Over the years, the Exotica Black Ball evolved into the cheerier White Party, which was inspired in part by circuit parties in Miami. This year’s was the 12th.
Karlos is happy at the changes in his city, his country and the normalization of the LGBQT community.
Although, he muses, “Gaydom has become mainstream — gentrified, in a way — made more generic.”
There was a frisson of the truly subversive, back then. It was more dangerous, more stigmatized, and he doesn’t wish that on anybody. But the ferocity, the codes of conduct, the living art form of the classically trained queen, fragile and tough as a steel ballerina, exemplified an entire culture. The narrative was different, the stakes were higher, the outsider-dom had its own valor.
“We weren’t gay by proclamation. We were gay by design,” he says.
Who is your style idol? I ask. Who else embodies this same fierce glamour?
He hesitates not one instant. “Siegfried and Roy.” He is not kidding, although, when I laugh he says, “Listen, I think all of San Antonio knows I’m not a T-shirt and jeans kind of guy.”

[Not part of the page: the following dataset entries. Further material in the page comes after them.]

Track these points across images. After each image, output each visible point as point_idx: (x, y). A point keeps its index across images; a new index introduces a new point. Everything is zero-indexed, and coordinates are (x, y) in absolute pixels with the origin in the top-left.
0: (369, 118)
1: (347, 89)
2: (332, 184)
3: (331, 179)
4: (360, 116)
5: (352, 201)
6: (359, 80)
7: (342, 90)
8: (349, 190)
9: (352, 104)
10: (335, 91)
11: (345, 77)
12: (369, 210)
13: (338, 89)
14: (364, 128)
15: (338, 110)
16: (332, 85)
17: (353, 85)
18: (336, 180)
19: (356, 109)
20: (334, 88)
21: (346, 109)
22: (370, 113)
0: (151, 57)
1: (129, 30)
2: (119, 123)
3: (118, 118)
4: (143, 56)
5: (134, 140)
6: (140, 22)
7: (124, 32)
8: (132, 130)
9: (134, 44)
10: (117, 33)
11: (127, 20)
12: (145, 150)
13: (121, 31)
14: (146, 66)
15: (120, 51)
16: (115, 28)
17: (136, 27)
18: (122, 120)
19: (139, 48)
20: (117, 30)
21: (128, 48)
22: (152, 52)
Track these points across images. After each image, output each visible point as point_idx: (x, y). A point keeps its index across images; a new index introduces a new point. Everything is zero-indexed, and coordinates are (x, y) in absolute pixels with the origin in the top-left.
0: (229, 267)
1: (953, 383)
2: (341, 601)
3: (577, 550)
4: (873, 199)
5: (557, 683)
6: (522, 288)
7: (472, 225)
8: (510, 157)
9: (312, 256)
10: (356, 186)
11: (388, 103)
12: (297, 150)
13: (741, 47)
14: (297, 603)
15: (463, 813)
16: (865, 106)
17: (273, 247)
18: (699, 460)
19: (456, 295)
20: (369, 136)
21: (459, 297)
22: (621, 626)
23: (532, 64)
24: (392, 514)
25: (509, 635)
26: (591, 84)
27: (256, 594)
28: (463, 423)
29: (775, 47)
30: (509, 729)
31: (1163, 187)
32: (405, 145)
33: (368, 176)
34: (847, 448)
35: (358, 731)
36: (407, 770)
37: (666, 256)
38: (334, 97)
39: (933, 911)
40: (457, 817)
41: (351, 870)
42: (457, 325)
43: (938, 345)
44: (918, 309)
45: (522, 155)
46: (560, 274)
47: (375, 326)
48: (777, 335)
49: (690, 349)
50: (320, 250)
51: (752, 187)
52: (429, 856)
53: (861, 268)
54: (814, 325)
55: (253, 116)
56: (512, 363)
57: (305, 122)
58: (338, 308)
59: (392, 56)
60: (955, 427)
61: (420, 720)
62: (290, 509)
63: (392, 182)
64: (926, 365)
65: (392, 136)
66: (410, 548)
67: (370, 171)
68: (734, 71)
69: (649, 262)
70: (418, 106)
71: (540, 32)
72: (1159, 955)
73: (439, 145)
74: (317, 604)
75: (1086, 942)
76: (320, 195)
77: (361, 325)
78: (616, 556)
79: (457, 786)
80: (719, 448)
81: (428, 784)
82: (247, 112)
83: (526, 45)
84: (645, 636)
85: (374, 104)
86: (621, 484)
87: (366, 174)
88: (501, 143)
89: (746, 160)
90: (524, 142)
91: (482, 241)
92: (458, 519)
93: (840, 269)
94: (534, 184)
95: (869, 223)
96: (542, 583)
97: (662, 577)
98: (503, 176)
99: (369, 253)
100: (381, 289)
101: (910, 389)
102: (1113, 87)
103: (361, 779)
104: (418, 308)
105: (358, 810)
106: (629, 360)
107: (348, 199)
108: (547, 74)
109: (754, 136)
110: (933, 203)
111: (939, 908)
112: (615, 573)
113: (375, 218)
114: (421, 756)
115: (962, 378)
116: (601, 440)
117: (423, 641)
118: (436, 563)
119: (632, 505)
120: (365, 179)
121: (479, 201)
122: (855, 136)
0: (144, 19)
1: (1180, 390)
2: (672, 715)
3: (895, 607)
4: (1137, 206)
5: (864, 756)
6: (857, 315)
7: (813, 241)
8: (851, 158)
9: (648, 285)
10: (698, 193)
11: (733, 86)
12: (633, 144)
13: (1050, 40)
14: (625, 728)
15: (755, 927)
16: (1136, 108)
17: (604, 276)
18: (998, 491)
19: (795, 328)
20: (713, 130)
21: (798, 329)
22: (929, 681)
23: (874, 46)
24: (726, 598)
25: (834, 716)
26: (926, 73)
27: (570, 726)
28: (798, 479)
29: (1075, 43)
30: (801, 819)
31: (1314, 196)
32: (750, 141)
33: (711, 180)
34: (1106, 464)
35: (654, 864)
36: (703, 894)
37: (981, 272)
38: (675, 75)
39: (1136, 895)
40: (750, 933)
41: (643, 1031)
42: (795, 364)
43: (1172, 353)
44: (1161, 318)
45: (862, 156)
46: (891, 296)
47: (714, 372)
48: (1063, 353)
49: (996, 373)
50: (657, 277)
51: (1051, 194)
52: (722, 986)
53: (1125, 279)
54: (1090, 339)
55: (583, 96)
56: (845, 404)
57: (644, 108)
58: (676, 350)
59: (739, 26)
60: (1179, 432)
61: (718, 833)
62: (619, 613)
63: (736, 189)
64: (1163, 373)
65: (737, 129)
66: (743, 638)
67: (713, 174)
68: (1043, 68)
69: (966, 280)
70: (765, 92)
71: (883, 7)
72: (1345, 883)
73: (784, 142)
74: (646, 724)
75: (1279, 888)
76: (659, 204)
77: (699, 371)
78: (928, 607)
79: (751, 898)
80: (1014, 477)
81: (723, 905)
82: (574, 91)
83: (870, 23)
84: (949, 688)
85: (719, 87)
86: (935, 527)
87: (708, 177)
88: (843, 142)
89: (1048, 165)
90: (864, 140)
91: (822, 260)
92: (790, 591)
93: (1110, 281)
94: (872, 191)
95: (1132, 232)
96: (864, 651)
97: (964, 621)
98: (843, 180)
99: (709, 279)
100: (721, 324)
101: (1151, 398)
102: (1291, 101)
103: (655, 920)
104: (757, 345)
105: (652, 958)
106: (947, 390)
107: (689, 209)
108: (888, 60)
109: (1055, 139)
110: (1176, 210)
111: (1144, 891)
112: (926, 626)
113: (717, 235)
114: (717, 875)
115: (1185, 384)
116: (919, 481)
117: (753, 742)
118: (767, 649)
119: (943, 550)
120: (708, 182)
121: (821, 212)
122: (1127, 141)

But Karlos is eager to impart some loving life coaching, words of light to every and anybody struggling with being a person. Some Karlos axioms: Don’t be afraid of yourself. Be proud of who you are. Don’t butch up for some guy. Don’t allow yourself to be shamed. You can’t beat age, but you can fight it. It’s clever to be more tailored in your attire as you age, perhaps. Don’t collect people; gather them. Your life is acquiring ever more beautiful and fascinating layers, like Rome. Embrace it. Dance. Don’t stop at “accepted.” Go for piss-elegant.